The next in line was Caroline, with a definite artistic bent, fond of art, painting, poetry, happy go lucky.

The first of the boys born, was Charles Theodore. (Charlie) who together with his younger brother, William (Billy) was to have a great influence on Grace's life. Charlie was 3 years older, Billy 3 years younger than Grace. Together they made a formidable trio, until both boys were killed in the Great War.

On the death of Isabella's husband, Charles Snr, the family's life changed once again. Isabella sold the thriving business, both boys being much too young to consider taking it over. The smallish house at 67 Dee Street was also sold, and Isabella moved to a virtual mansion, Ashley Lodge, in Great West Road.

Here they settled into a much more affluent lifestyle. Riding became the love of Grace's life. She developed into an extremely accomplished horsewoman, along with her two brothers. The three of them, now almost inseparable, took up shooting and fencing. Grace again excelled at both. In 1910 she became the first woman to win the Rifle Shooting Competition at the prestigious Richmond Rifle Club; as a fencer, she took part in matches not only in England, but in France and Germany as well, winning prizes and acclaim.

However, she still found time to take part in amateur dramatics, dressing up and writing, away from her brothers' influence. Although loving any time spent with them, she was as strong-minded as her mother, and made her own choices when she so desired.

But things were changing. As Grace moved into her teens around the turn of the century, the close-knit relationship with her two brothers drew to an end. Though still totally bound by their affection for each other, the paths of adulthood took them in different directions; Charlie to begin his full-time service with the 3rd Dragoon Guards; Billy travelling the world in search of adventure under the guise of studying the agriculture of different countries, finally leading an expedition from Punta Arenas on the west coast of South America 1000 miles on horseback to Buenos Aires in the east.

While her brothers were away in different parts of the world following their own paths, Grace indulged her passion for riding, attending Gymkhanas at home and on the Continent, competing against some of the best. At the same time she built up her reputation in fencing, enjoyed target shooting, and happily continued dabbling in amateur dramatics and acting.

During this halcyon period she spent a year at a Convent in Belgium, at her mother's suggestion, no doubt in the hope that the experience in that sort of environment would help to rein in her tomboyish energies, and lead her into more ladylike pursuits. She loved it, learned to speak French, which was to stand her in good stead later, but her adventurous spirit never diminished.

What she was really looking for was some real direction in her life, something she could grasp with both hands, direct her considerable energies and abilities into, devote herself to wholeheartedly.

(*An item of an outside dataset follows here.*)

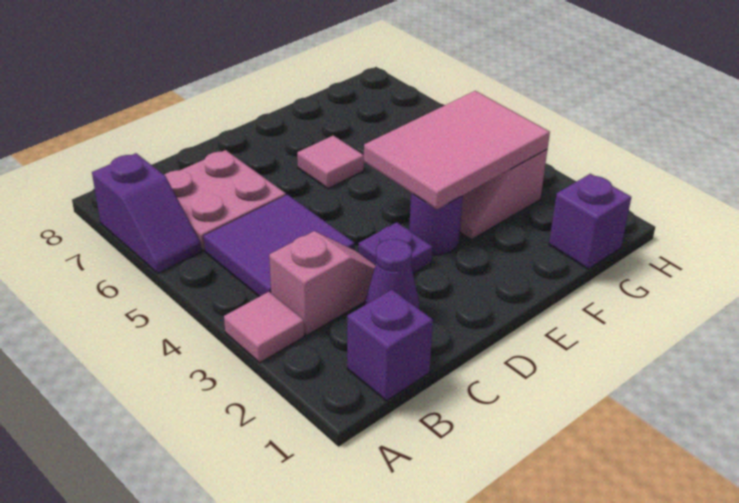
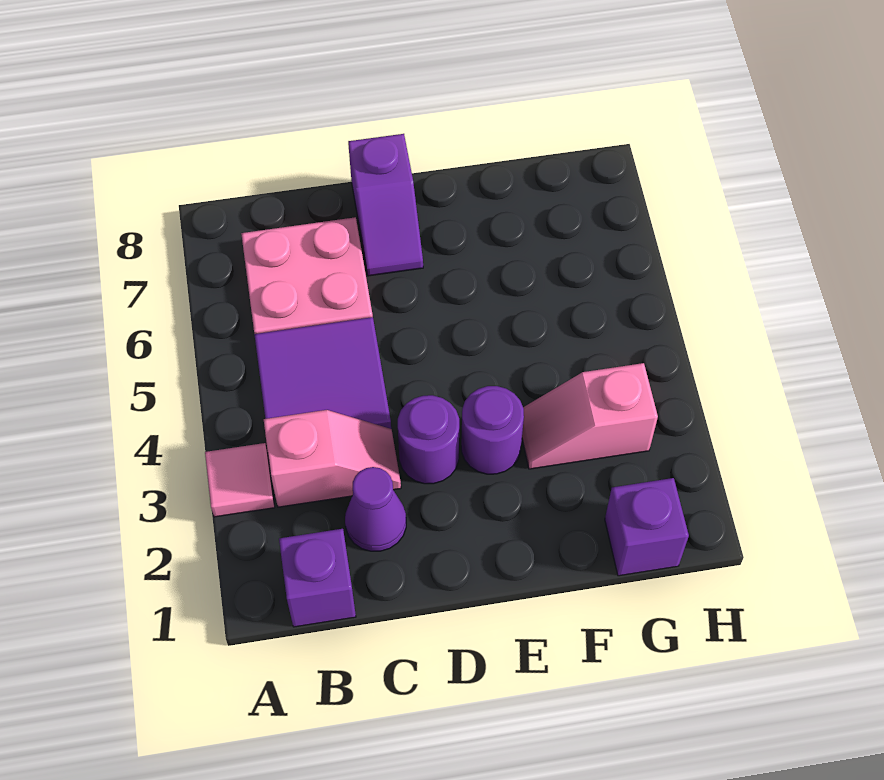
purple 1x2 slope [92,153,201,273] -> purple 1x2 slope moved to [348,134,423,276]
purple 1x1 plate [358,222,433,273] -> purple 1x1 round brick [398,395,459,484]
pink 2x3 tile [364,91,550,209] -> none
pink 1x1 tile [297,135,364,189] -> none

As December 1909 drew to a close, she found it!

An advertisement in The Times, seeking "young ladies of independent means to be trained in Horsemanship, Signalling, First Aid and Camp Cooking." It went on to detail age limits, and costs involved, subscriptions etc . But to Grace, all that was subsidiary to the main item to catch her attention. The word 'YEOMANRY'. That one word jumped out of the page at her, The First Aid Nursing Yeomanry Corps.

Grace herself wrote later: "It was solely because of its title 'Yeomanry' that I sought out this Corps."

What she didn't know then was that as fast as 1909 was fading away, so was the FANY Corps. In January 1910 Grace travelled to London to find out more, listened to the rose-tinted account of the Corps given by its founder, self-styled Captain Baker, decided that was for her, and signed up.

It was a momentous decision, and was to have a huge impact, not only on Grace's life, but on the FANY Corps itself. Teetering as it was on the cusp of oblivion, Grace seized it with both hands, pulled it back from the edge, built and moulded it into a lasting, outstanding Corps of intrepid, fearless and dedicated young ladies.